- _PROVIDED TEXT_:
· · · ·
This property has a formalization in TLA courtesy of Tom Rodeheffer, but let's try to develop the intuition for its correctness.
Actually, let's first develop some counter-intuition for its correctness. This property holds, but we've said almost nothing about the communication of messages between workers. The only property we use about message delivery in proving the safety property is that it is "at most once"; messages should not be multiplied in flight. Does it matter in which order messages are delivered? No. Does it matter that messages are ever delivered? No (this is only a safety property). Can operators consume, digest, and send messages that their local progress protocol doesn't even know exist yet? Yes.
There is almost no coordination between the data plane, on which messages get sent, and the control plane, along which progress update batches get sent. The only requirement is that you do not send a progress update batch for some action that you have not performed.
So where do we find intuition for the correctness of the protocol?
Although we may have only seen prefixes of the progress update batches from other workers, we can nonetheless reason about what future progress update batches from each worker will need to look like. In the main, we will use the property that if updates correspond to things that actually happen:
- Any message consumed must have a corresponding message produced, even if we haven't heard about it yet.
- Any message produced must involve a capability held, even if we haven't heard about it yet.
- Any capability held must involve either another capability held, or a message consumed.
We'll argue that for any sequence of progress updates some prefix of which accumulates as assumed in the statement of the safety property, then no extension of these prefixes could possibly include an update acknowledging a message received at l1
with timestamp t1
.
First, we define an order on the pairs (li, ti)
of locations and timestamps, in the Naiad paper called pointstamps. Pointstamps are partially ordered by the could-result-in relation: (li, ti)
could-result-in (lj, tj)
if there is a path summary p
from li
to lj
where p(ti) <= tj
. This is an order because it is (i) reflexive by definition, (ii) antisymmetric because two distinct pointstamps that could-result-in each other would imply a cycle that does not strictly advance the timestamp, and (iii) transitive by the assumed correctness of path summary construction.
Next, each progress update batch has a property, one that is easier to state if we imagine operators cannot clone capabilities, and must consume a capability to send a message: each atomic progress update batch decrements a pointstamp and optionally increments pointstamps strictly greater than it. Alternately, each progress update batch that increments a pointstamp must decrement a pointstamp strictly less than it. Inductively, any collection of progress update batches whose net effect increments a pointstamp must have a net effect decrementing some pointstamp strictly less than it.
· · · ·
- _DATA EXTRACTS_:
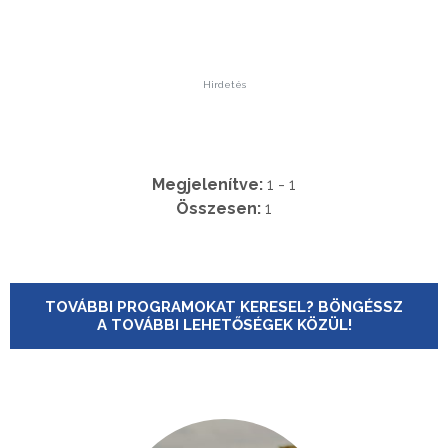
Hirdetés
Megjelenítve:
1 - 1
Összesen:
1
TOVÁBBI PROGRAMOKAT KERESEL? BÖNGÉSSZ
A TOVÁBBI LEHETŐSÉGEK KÖZÜL!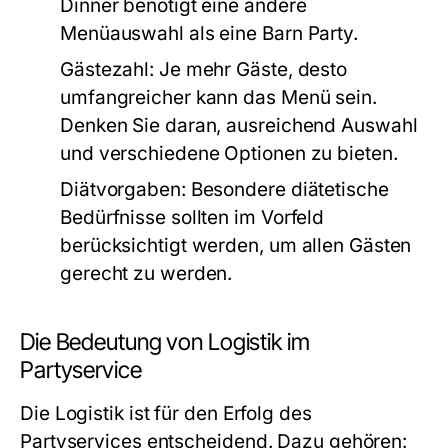
Dinner benötigt eine andere
Menüauswahl als eine Barn Party.
Gästezahl:
Je mehr Gäste, desto
umfangreicher kann das Menü sein.
Denken Sie daran, ausreichend Auswahl
und verschiedene Optionen zu bieten.
Diätvorgaben:
Besondere diätetische
Bedürfnisse sollten im Vorfeld
berücksichtigt werden, um allen Gästen
gerecht zu werden.
Die Bedeutung von Logistik im
Partyservice
Die Logistik ist für den Erfolg des
Partyservices entscheidend. Dazu gehören: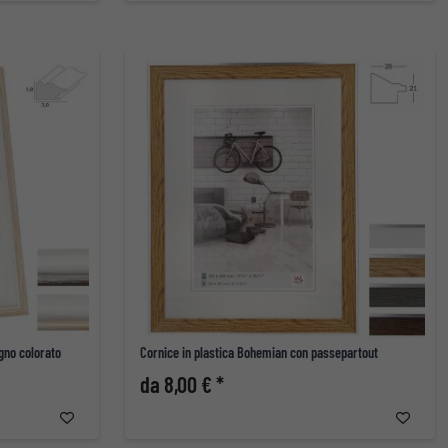
egno colorato
Cornice in plastica Bohemian con passepartout
da 8,00 € *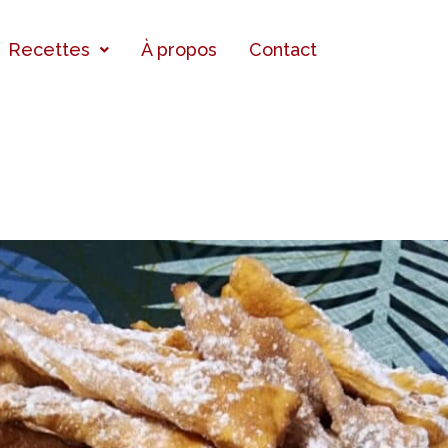
Recettes
À propos
Contact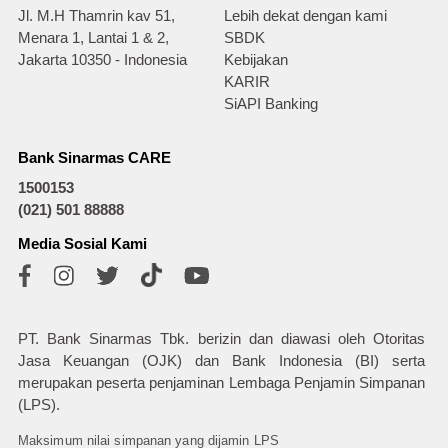
Jl. M.H Thamrin kav 51,
Lebih dekat dengan kami
Menara 1, Lantai 1 & 2,
SBDK
Jakarta 10350 - Indonesia
Kebijakan
KARIR
SiAPI Banking
Bank Sinarmas CARE
1500153
(021) 501 88888
Media Sosial Kami
PT. Bank Sinarmas Tbk. berizin dan diawasi oleh Otoritas
Jasa Keuangan (OJK) dan Bank Indonesia (BI) serta
merupakan peserta penjaminan Lembaga Penjamin Simpanan
(LPS).
Maksimum nilai simpanan yang dijamin LPS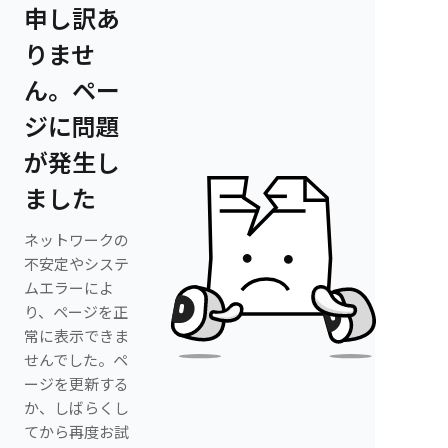
申し訳あ
りませ
ん。ペー
ジに問題
が発生し
ました
ネットワークの
不安定やシステ
ムエラーによ
り、ページを正
常に表示できま
せんでした。ペ
ージを更新する
か、しばらくし
てから再度お試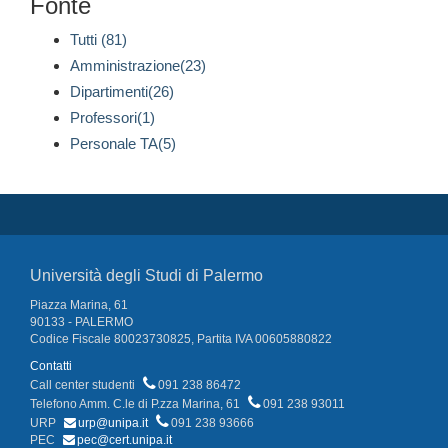
Fonte
Tutti (81)
Amministrazione(23)
Dipartimenti(26)
Professori(1)
Personale TA(5)
Università degli Studi di Palermo
Piazza Marina, 61
90133 - PALERMO
Codice Fiscale 80023730825, Partita IVA 00605880822
Contatti
Call center studenti
091 238 86472
Telefono Amm. C.le di P.zza Marina, 61
091 238 93011
URP
urp@unipa.it
091 238 93666
PEC
pec@cert.unipa.it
· · · ·
Render this sentence from the progress-protocol text in Spanish: "The only requirement is that you do not send a progress update batch for some action that you have not performed."

El único requisito es que no envíes un lote de actualizaciones de progreso para alguna acción que no hayas realizado.